Ağustos 2014 tarihinde Şengal’de korkunç bir “şey” oldu ve orada yaşayan Ezidiler büyük bir katliamın ortasında adeta çakılı kaldı. Her şey dünyanın gözü önünde gerçekleşti. Sayısız insan zorlu bir göç yoluna düştü, sıcak ve susuzlukla boğuştu. Bunlar görünenlerdi, bir de duyulanlar vardı. Katliamın tanıkları, yaşananları tüm açıklığıyla aktardı. Halk Müslüman olmaya zorlandı, erkeklerin bedenleri evlerinin bahçesinde tarandı. Kadınlar ele geçmemek için uçurumdan atladı. Göz önünde yaşatılanlar ya da anlatılanlar dışında, bir de kapalı kapılar ardında yaşananlar vardı.
Kaçırılan Ezidi’lerden bir haber almak mümkün değildi. Soykırımda çocuklar adeta bir savruluş içine girdi, erkekler öldürüldü, kadınlar cariye yapılmak üzere esaret altına alındı. Bunun yanı sıra Şengal özgürleşince gelen bazı duyumlar, ortaya çıkan görüntüler, katliamın boyutunu bir kez daha ortaya koydu. Şehir tarumar olmuştu, sayısız toplu mezar bulunmuştu. Tüm bunlar tarihi bir dram filminin sahnesi gibi ama değil, her şey dağılan hayatlar kadar gerçek.

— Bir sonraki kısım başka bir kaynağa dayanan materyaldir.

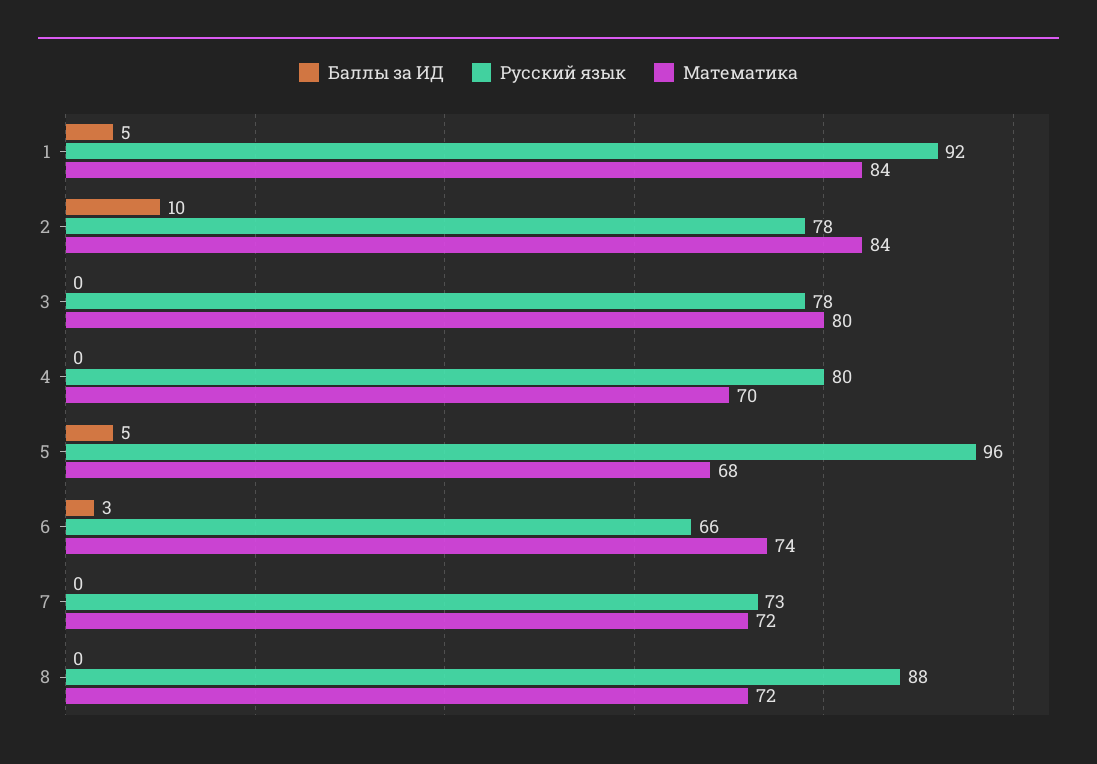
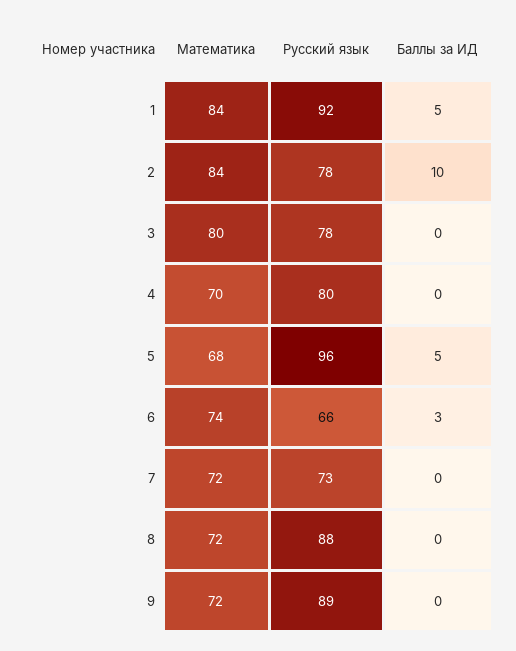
  {
    "Баллы за ИД": {
      "1": 5,
      "2": 10,
      "3": 0,
      "4": 0,
      "5": 5,
      "6": 3,
      "7": 0,
-     "8": 0
+     "8": 0,
+     "9": 0
    },
    "Русский язык": {
      "1": 92,
      "2": 78,
      "3": 78,
      "4": 80,
      "5": 96,
      "6": 66,
      "7": 73,
-     "8": 88
+     "8": 88,
+     "9": 89
    },
    "Математика": {
      "1": 84,
      "2": 84,
      "3": 80,
      "4": 70,
      "5": 68,
      "6": 74,
      "7": 72,
-     "8": 72
+     "8": 72,
+     "9": 72
    }
  }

IŞİD’in esir aldığı, bugün hâlâ elinde bulunan 6 binin üzerinde kadın ve çocuk var. Fakat bunun için herhangi bir adım atılması, yaptırımın uygulanması “henüz” söz konusu değil. Daha kaç yıl geçmeli bir adım atılması için bilinmiyor ama kendi çabalarıyla esaretten kurtulan, kaçan kadınların anlattıkları, insanlık dışı uygulamaları tüm netliğiyle gözler önüne seriyor. Bir yerlerde kadın dostu kentler inşa edilip yasalar hazırlanırken bir yerlerde, köle pazarı kuruluyor, kadınlar seks kölesi, cariye olarak satılıyor, tecavüze uğruyor. Yaşlarına bakılmaksızın bu eziyete defalarca maruz kalan kadınlar, ölmek istediklerini hatta bazı kadınların intihar ettiğini anlattılar.
Kaçanların anlattıkları bundan ibaret değildi, insanlık onuru ayaklar altına alındı, herkes buna şahitti. Üstelik ortaya çıkan görüntüler, afişler her şeyi açıkça gösterdi. Orada, köleler nasıl kullanılır broşürü hazırlandı, köle pazarlarında satılan kadınların dişlerinin kontrol edilmesi öğütlendi. Kadınlar bir paket sigaraya, bir silaha, 30 TL’ye satıldı. Hristiyan, Nusayri kadınlar da aynı dramı yaşadı. Tanıklar Hristiyan kadınların daha yüksek fiyata satıldığını söyledi.
Ezidi kadınların bir kısmı, kendi çabasıyla esaretten kurtuldu. Bazıları da özgürleştirilmek üzere satın alındı. Anlatılan vahşeti yaşamaya devam eden binlerce kadın var. Özgürleşen kadınlar ise dünyanın dikkatini çekmek adına yaşananları, tüm travmalarına rağmen anlattılar. Fakat dünya ayaklanmadı, her şey hâlâ “normal” seyrinde devam ediyor. Bu sırada esaretten kurtulan kadınlar, yaşamını yeniden kurmaya, geride kalanların sesi olmaya çalışıyor. Ezidi kadınların bu yaşadıkları daha önce farklı yerlerde anlatıldı. Bu yazı, bir hatırlatma, derleme yazısı. Fakat 2014’den beri ne kadar anlatılsa da böyle bir şey olmamış gibi olduğu yerde öylece bırakıldı. Oysa sürekli hatırlatılmalı, dünyanın gözünün içine sokulmalı. Hatta dünya kadınlarının özgürleşme mücadelesindeki başlangıç noktası burası olmalı. Zira kadınlar köle pazarlarında satılıp ataerkinin tüm vahşetine maruz kalırken dünyanın neresinde olursak olalım, tam anlamıyla özgürleşmemiz mümkün olabilir mi?